Tuesday, April 7, 2009

Tomasello - Chapter 5

This chapter was very interesting with Tomasello describing the Verb Island Constructions, and of course, again makes me excited to go home this weekend and verb test my 22-month-old niece. Though she is on the younger end of verb testing, I'm still gonna do it.
The amazing thing about this study is the fact that the children can differentiate between the word usage in the examples. Although Tomasello suggests it is not the same process as learning a different language, it does bring me back to Spanish class and having to use context clues to figure out what the new word presented means, however when I was doing this in class, I knew exactly what I was attempting to do:

*Question: Do children know they're using context clues to determine new words/concepts?
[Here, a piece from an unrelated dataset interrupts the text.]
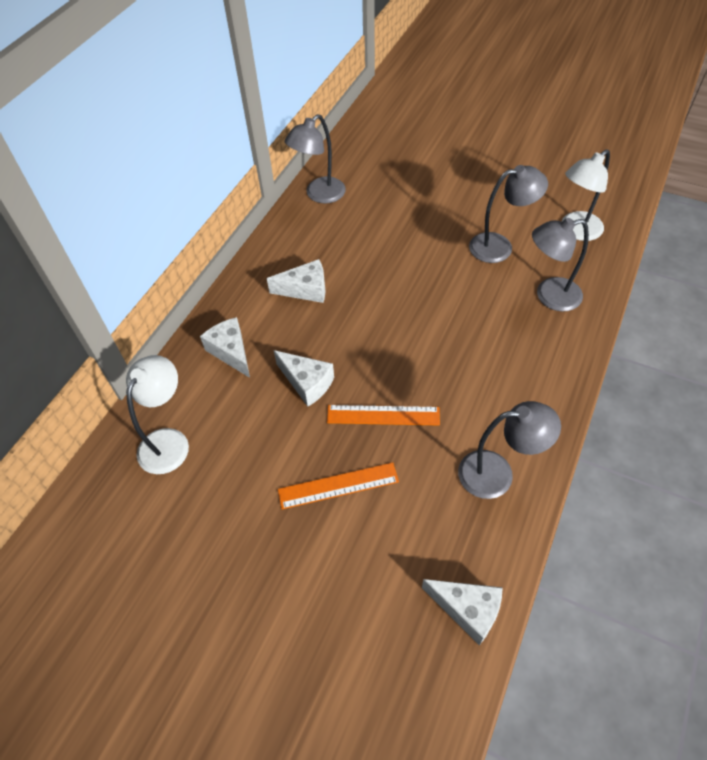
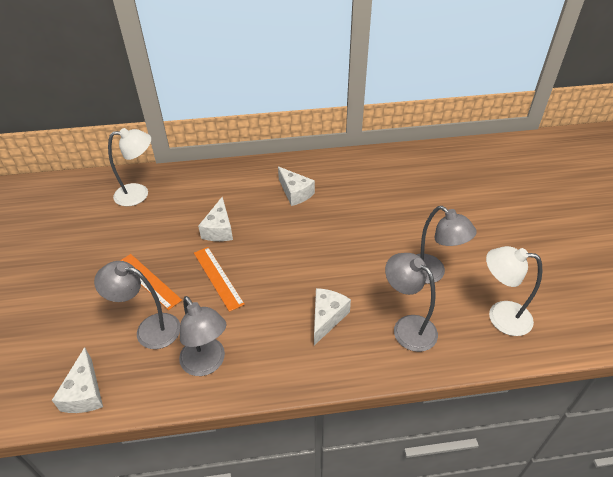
camera: 55 degrees right, 10 degrees down
white cheese [200,317,250,378] -> white cheese moved to [314,288,351,345]
grey lamp [285,114,346,204] -> grey lamp moved to [94,261,180,349]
*Question: I'm wondering if making up fake words to test this is fair for children? I figure it isn't that big of a deal because after the experiement they don't hear that word again, but doesn't it seem unnatural to use words that mean nothing for these tests? Is the goal to use a word that the child has never encounterred so that we see what reaction he/she has? But isn't that unnatural too since it is highly unlikely that the first time a child understands "put" or "ball" is the first time the child has actually heard the word?
I'm curious to anyone's thoughts about this.

Also, I agree with the chapter's conclusion that children mostly learn via imitative learning.